Talkshow Hari Lingkungan Hidup: PII Bahas Tantangan Sistemik Pengelolaan Sampah Nasional

Dalam rangka memperingati Hari Lingkungan Hidup, Persatuan Insinyur Indonesia (PII) berkolaborasi dengan Badan Kejuruan Teknik Industri (BKTI) dan Badan Kejuruan Teknik Wilayah dan Perkotaan (BKTKP) menyelenggarakan talkshow lintas sektor bertajuk “Optimalisasi Teknologi Pengelolaan Sampah di Tengah Tantangan Sistemik”. Kegiatan ini dilaksanakan pada 23 Juni 2025 di Jakarta International Convention Center (JICC).

Talkshow ini menjadi forum strategis untuk membahas berbagai tantangan pengelolaan sampah di Indonesia, mulai dari aspek regulasi, perilaku masyarakat, tata kelola sistem, hingga pemanfaatan inovasi teknologi lokal yang berkelanjutan. Forum ini mempertemukan para pemangku kepentingan dari unsur pemerintah, organisasi profesi, industri, dan praktisi teknologi untuk mendorong solusi konkret dan terintegrasi.

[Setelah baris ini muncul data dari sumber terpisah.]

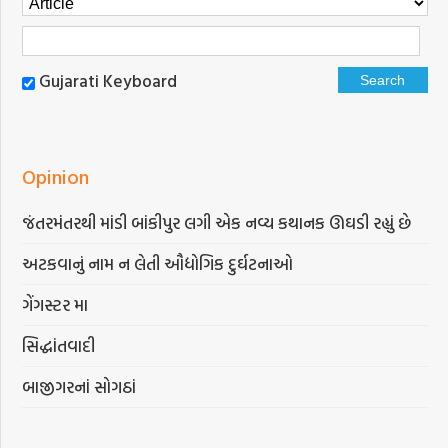
Gujarati Keyboard
Opinion
જંતરમંતરથી માંડી બાંકીપુર લગી એક નવ્ય કથાનક ઊઘડી રહ્યું છે
અટકવાનું નામ ન લેતી ઔદ્યોગિક દુર્ઘટનાઓ
ગેંગસ્ટર મા
સિદ્ધાંતવાદી
બાજીગરનાં સોગઠાં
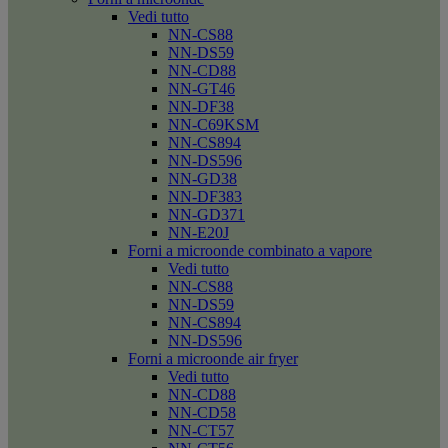
Vedi tutto
NN-CS88
NN-DS59
NN-CD88
NN-GT46
NN-DF38
NN-C69KSM
NN-CS894
NN-DS596
NN-GD38
NN-DF383
NN-GD371
NN-E20J
Forni a microonde combinato a vapore
Vedi tutto
NN-CS88
NN-DS59
NN-CS894
NN-DS596
Forni a microonde air fryer
Vedi tutto
NN-CD88
NN-CD58
NN-CT57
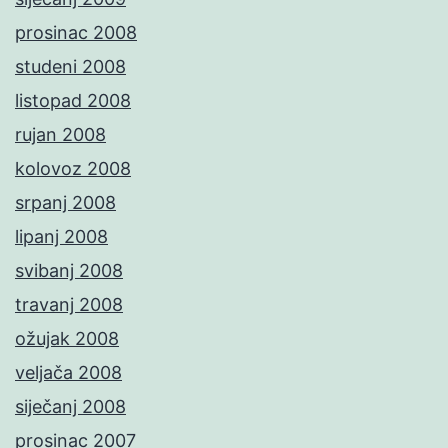
prosinac 2008
studeni 2008
listopad 2008
rujan 2008
kolovoz 2008
srpanj 2008
lipanj 2008
svibanj 2008
travanj 2008
ožujak 2008
veljača 2008
siječanj 2008
prosinac 2007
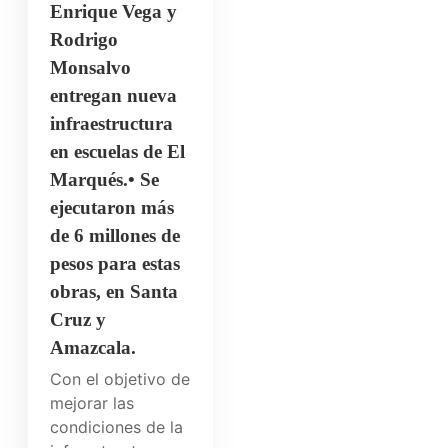
Enrique Vega y
Rodrigo
Monsalvo
entregan nueva
infraestructura
en escuelas de El
Marqués.• Se
ejecutaron más
de 6 millones de
pesos para estas
obras, en Santa
Cruz y
Amazcala.
Con el objetivo de
mejorar las
condiciones de la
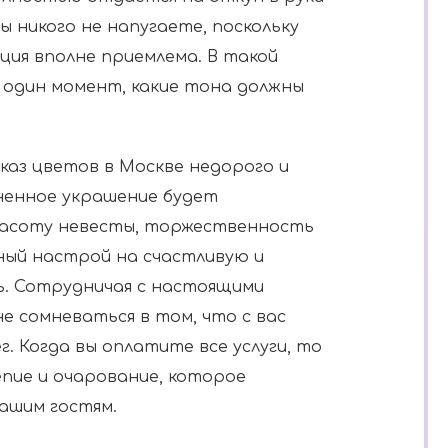
ы никого не напугаете, поскольку
ция вполне приемлема. В такой
 один момент, какие тона должны
аз цветов в Москве недорого и
ненное украшение будет
расоту невесты, торжественность
ный настрой на счастливую и
ь. Сотрудничая с настоящими
е сомневаться в том, что с вас
. Когда вы оплатите все услуги, то
пие и очарование, которое
ашим гостям.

Sejumlah tokoh kunci hadir sebagai narasumber, antara lain Dr. Drs. Rasio Ridho Sani, Deputi Bidang Pengendalian Pencemaran dan Kerusakan Lingkungan Badan Pengendalian Lingkungan Hidup Kementerian Lingkungan Hidup (KLH), Ir. Wiza Hidayat selaku Ketua BKTI–PII, Ir. Faizal Safa selaku Deputi Ketua Umum Bidang Industri I PII, Ir. Soelaeman Soemawinata selaku Deputi Ketua Umum Bidang Rekayasa Sipil dan Lingkungan Terbangun PII, serta Ir. Budi Permana, Direktur Utama PT TREE. Diskusi dipandu oleh Ir. Moh. Shadiq Helmy sebagai moderator.

Dalam diskusi tersebut, para narasumber menegaskan bahwa permasalahan sampah di Indonesia merupakan isu sistemik yang membutuhkan pendekatan lintas sektor dan lintas disiplin. Beberapa poin strategis yang mengemuka dalam forum ini antara lain pentingnya desentralisasi sistem pengelolaan sampah berbasis wilayah, penerapan prinsip circular economy dan green architecture, serta dukungan nyata terhadap pengembangan dan pemanfaatan teknologi dalam negeri.

Para pembicara juga menekankan peran strategis insinyur dalam merancang, mengimplementasikan, dan mengawal sistem pengelolaan sampah yang berkelanjutan, efisien, dan berdampak langsung bagi lingkungan serta masyarakat. Insinyur diharapkan tidak hanya berperan sebagai perancang teknologi, tetapi juga sebagai penghubung antara kebijakan, inovasi, dan implementasi di lapangan.

Melalui kegiatan ini, PII bersama BKTI dan BKTKP menegaskan komitmennya untuk terus mendorong kolaborasi multipihak dalam menghadirkan solusi nyata bagi persoalan lingkungan. Talkshow ini diharapkan dapat menjadi ruang lahirnya gagasan, rekomendasi kebijakan, serta langkah strategis dalam memperkuat sistem pengelolaan sampah nasional yang berkelanjutan dan berbasis inovasi lokal.